**Directive:**
Exactly as they appear, restate the lines of the material, from the first through the one containing "hannels schedule on".

**Data extracts:**
■ ■ ■ ■ ■ ■ ■
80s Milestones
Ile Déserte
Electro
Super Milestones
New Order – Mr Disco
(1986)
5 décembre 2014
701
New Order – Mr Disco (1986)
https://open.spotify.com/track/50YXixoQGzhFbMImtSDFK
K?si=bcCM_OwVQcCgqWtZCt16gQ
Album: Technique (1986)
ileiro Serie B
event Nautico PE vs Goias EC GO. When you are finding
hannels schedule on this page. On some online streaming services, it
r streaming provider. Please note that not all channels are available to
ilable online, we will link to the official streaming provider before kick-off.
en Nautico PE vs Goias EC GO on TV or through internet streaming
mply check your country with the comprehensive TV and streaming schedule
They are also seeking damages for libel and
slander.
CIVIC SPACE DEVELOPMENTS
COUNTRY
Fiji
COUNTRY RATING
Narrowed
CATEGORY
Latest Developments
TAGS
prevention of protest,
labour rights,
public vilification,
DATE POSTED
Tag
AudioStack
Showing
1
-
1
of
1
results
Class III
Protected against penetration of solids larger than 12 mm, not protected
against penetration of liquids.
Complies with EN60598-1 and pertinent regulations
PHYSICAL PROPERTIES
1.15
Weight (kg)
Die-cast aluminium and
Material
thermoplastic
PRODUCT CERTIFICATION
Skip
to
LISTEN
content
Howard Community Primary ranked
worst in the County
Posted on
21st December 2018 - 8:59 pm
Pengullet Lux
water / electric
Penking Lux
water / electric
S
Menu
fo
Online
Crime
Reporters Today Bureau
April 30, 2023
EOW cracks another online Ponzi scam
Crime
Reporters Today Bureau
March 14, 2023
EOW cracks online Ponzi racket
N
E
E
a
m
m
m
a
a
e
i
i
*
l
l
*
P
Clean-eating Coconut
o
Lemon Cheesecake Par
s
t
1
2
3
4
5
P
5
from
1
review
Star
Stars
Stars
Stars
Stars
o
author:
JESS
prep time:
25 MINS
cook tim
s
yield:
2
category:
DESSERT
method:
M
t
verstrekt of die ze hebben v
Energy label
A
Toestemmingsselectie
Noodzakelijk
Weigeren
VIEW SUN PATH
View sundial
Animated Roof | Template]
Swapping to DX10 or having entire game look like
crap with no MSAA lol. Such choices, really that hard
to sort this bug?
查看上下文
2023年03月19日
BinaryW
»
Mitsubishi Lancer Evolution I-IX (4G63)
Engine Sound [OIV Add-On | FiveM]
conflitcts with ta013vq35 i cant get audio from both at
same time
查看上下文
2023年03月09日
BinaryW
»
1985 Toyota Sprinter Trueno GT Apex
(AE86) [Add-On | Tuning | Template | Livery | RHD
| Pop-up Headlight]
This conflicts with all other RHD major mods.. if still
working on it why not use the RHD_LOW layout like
■ ■ ■ ■ ■ ■ ■
**Answer area:**
80s Milestones
Ile Déserte
Electro
Super Milestones
New Order – Mr Disco
(1986)
5 décembre 2014
701
New Order – Mr Disco (1986)
https://open.spotify.com/track/50YXixoQGzhFbMImtSDFK
K?si=bcCM_OwVQcCgqWtZCt16gQ
Album: Technique (1986)
ileiro Serie B
event Nautico PE vs Goias EC GO. When you are finding
hannels schedule on this page. On some online streaming services, it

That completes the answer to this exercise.